Data items:

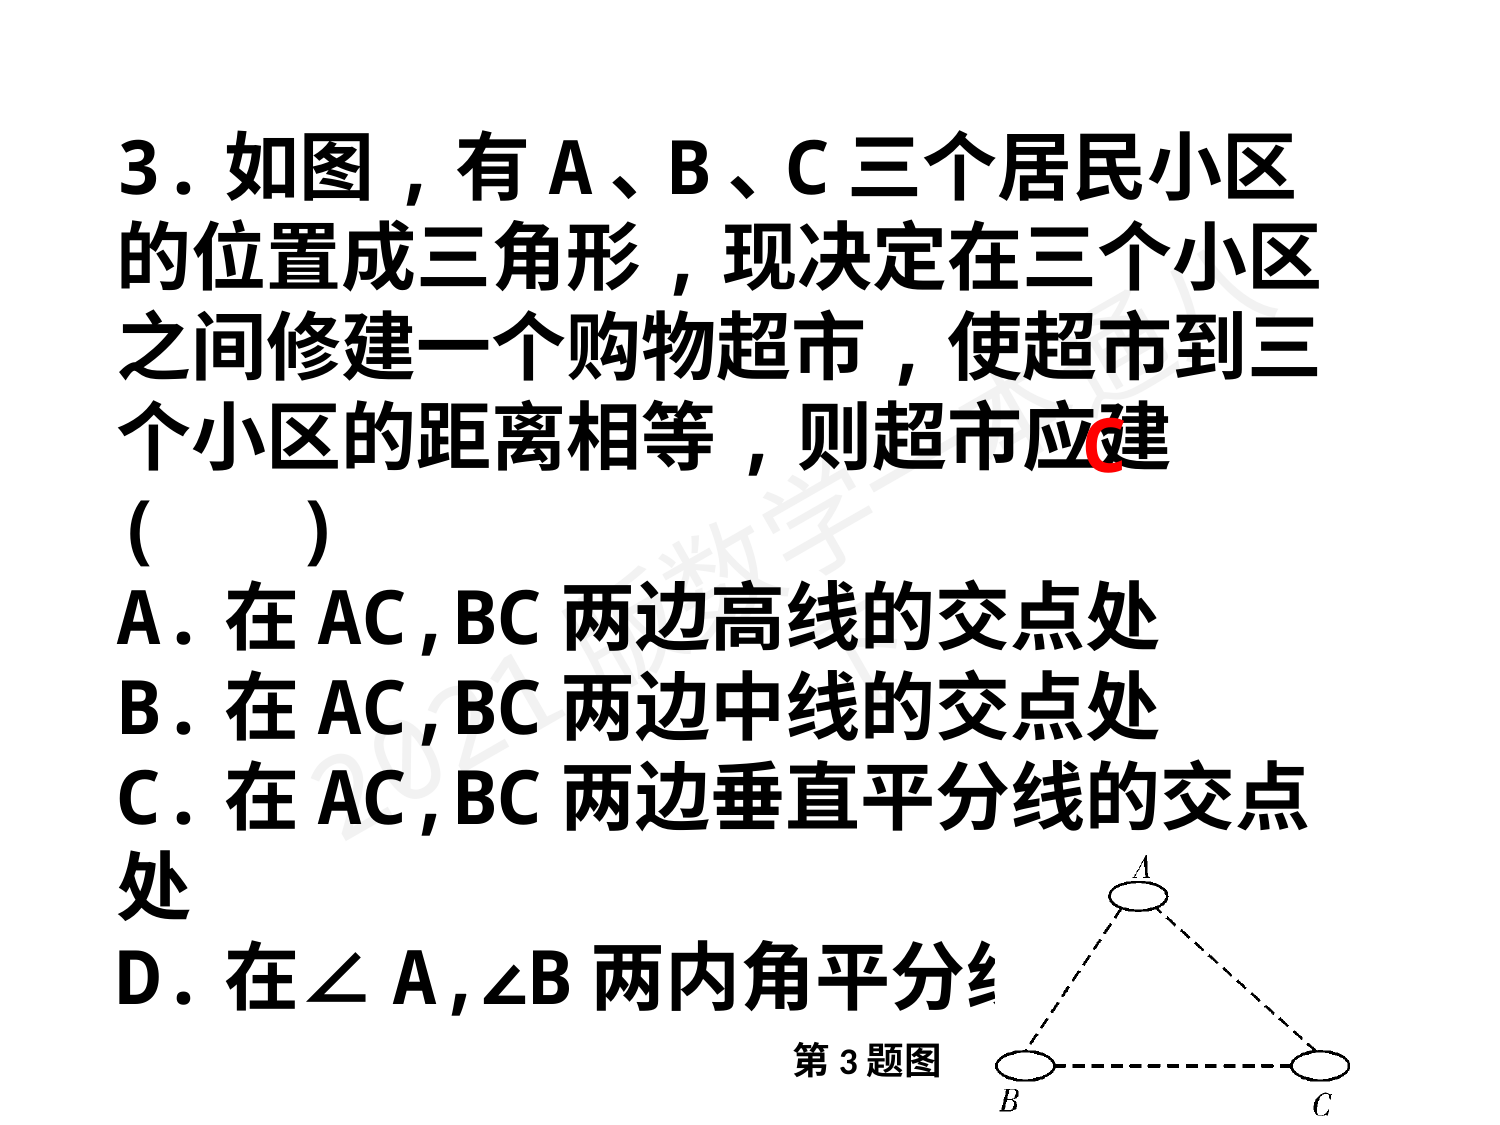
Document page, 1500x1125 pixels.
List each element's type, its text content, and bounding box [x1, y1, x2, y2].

text_box C [1067, 389, 1160, 495]
text_box 3.如图,有A､B､C三个居民小区的位置成三角形,现决定在三个小区之间修建一个购物超市,使超市到三个小区的距离相等,则超市应建 ( ) A.在AC,BC两边高线的交点处 B.在AC,BC两边中线的交点处 C.在AC,BC两边垂直平分线的交点处 D.在∠A,∠B两内角平分线的交点处 [101, 112, 1374, 1028]
picture [994, 855, 1350, 1116]
text_box 第3题图 [737, 1029, 994, 1090]
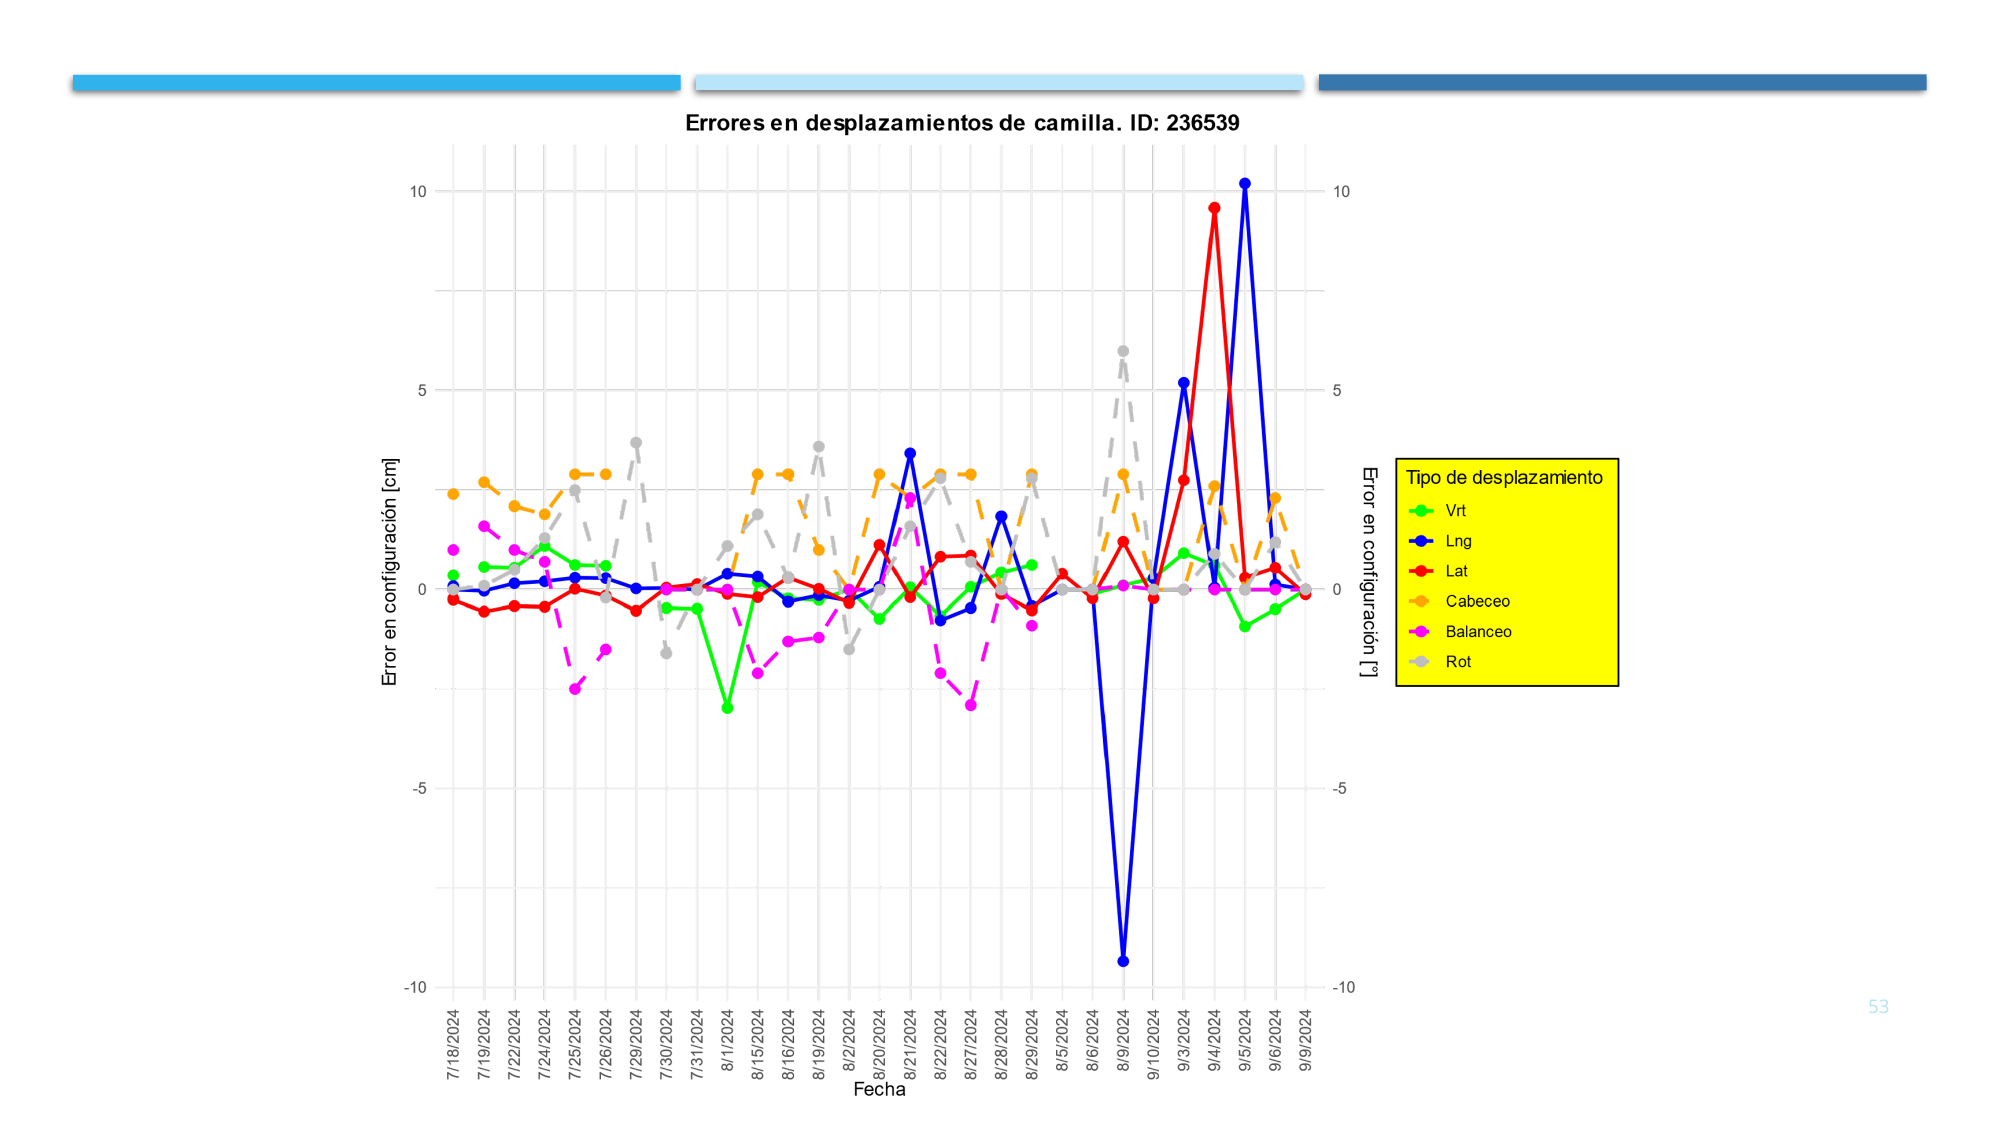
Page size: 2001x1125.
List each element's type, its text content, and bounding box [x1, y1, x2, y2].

picture [371, 103, 1628, 1109]
slide_number 53 [1732, 977, 1905, 1037]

Task goal:
Each record is to be written out exactly. No picture goes in.

The answer:
Document page, 1500x1125 pixels.
List each element's type, its text content, and bounding box [x1, y1, x2, y2].

text_box C [1067, 389, 1160, 495]
text_box 3.如图,有A､B､C三个居民小区的位置成三角形,现决定在三个小区之间修建一个购物超市,使超市到三个小区的距离相等,则超市应建 ( ) A.在AC,BC两边高线的交点处 B.在AC,BC两边中线的交点处 C.在AC,BC两边垂直平分线的交点处 D.在∠A,∠B两内角平分线的交点处 [101, 112, 1374, 1028]
picture [994, 855, 1350, 1116]
text_box 第3题图 [737, 1029, 994, 1090]
Page size: 2001x1125.
List each element's type, its text content, and bounding box [x1, y1, x2, y2].

picture [371, 103, 1628, 1109]
slide_number 53 [1732, 977, 1905, 1037]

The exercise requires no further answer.